= International Nuclear Information System =

IAEA collection of technical information

The International Nuclear Information System (INIS) hosts one of the world's largest collections of published information on the peaceful uses of nuclear science and technology.

==History==
One of the founding purposes of the International Atomic Energy Agency is "to foster the exchange of scientific and technical information on the peaceful uses of atomic energy." Concurrently, the publication Nuclear Science Abstracts was produced by the United States Atomic Energy Commission at Oak Ridge, Tennessee beginning in 1948. Nuclear Science Abstracts sought to fully cover the world's nuclear science literature. By 1968, it had partnerships with 316 institutions in 44 countries The director of NSA, Edward J. Brunenkant, realized that the further development and expansion of NSA would not be possible without the backing of an international organization. At the third U.N. Conference on the Peaceful Uses of Atomic Energy in 1964, Bunenkant proposed that the effort be undertaken by the IAEA. In 1966, consultants from the Soviet Union and United States (Lev. L. Issaev, and Raymond K. Wakerling, respectively) met in Vienna to explore the possibilities, and to develop parameters of the programme that would be acceptable to both countries. The consultants produced a set of recommendations, and in December of that year, the IAEA convened a working group of 16 countries and 3 international organization to agree on the final parameters of the programme.

==System configuration==
The system receives bibliographic references and full-text reports from member states and organizations represented by INIS Liaison Officers in each of those entities. The IAEA supplements these contributions by acquiring bibliographic references from publishers and repositories in its scope. In its first year of operation, some 3,944 bibliographic references were provided, 644 also containing a full-text non-conventional literature, also called grey literature. By the end of 2022, the system had grown to 4,654,908 bibliographic references, with 431,670 of those full-text.

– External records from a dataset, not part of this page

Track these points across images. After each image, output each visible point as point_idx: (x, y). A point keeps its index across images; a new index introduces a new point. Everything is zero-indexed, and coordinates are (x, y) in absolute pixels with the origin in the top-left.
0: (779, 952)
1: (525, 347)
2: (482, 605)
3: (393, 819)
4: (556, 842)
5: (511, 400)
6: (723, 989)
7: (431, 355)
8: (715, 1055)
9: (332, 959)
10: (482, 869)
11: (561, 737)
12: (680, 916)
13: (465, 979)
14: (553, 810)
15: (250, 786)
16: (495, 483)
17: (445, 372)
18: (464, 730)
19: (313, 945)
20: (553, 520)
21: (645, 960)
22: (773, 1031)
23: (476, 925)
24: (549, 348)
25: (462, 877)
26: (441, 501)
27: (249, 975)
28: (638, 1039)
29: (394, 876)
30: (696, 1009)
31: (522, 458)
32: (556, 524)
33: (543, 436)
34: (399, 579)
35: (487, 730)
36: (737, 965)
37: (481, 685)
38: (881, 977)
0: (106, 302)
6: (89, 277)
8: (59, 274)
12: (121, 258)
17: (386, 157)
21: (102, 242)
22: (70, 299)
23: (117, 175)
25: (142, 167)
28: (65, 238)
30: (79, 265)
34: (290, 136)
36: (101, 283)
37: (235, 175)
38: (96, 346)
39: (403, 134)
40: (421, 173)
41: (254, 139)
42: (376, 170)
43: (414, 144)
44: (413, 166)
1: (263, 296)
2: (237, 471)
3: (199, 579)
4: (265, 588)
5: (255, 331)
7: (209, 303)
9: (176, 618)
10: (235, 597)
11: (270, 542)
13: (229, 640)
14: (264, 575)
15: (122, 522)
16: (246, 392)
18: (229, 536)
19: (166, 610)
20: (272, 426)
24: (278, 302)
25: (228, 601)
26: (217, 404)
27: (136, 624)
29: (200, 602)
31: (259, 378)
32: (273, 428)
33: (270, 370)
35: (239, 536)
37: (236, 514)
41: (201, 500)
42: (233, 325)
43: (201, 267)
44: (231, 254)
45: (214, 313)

In the first years of publication, INIS was provided in book form and microfiche. Now all records are available on the website INIS Repository Search.

INIS is based in Vienna, Austria and has been operating since 1970. INIS is operated by the International Atomic Energy Agency in collaboration with 132 Member States and 17 co-operating international organizations. All the content it holds is currently available free to "all Internet users around the world".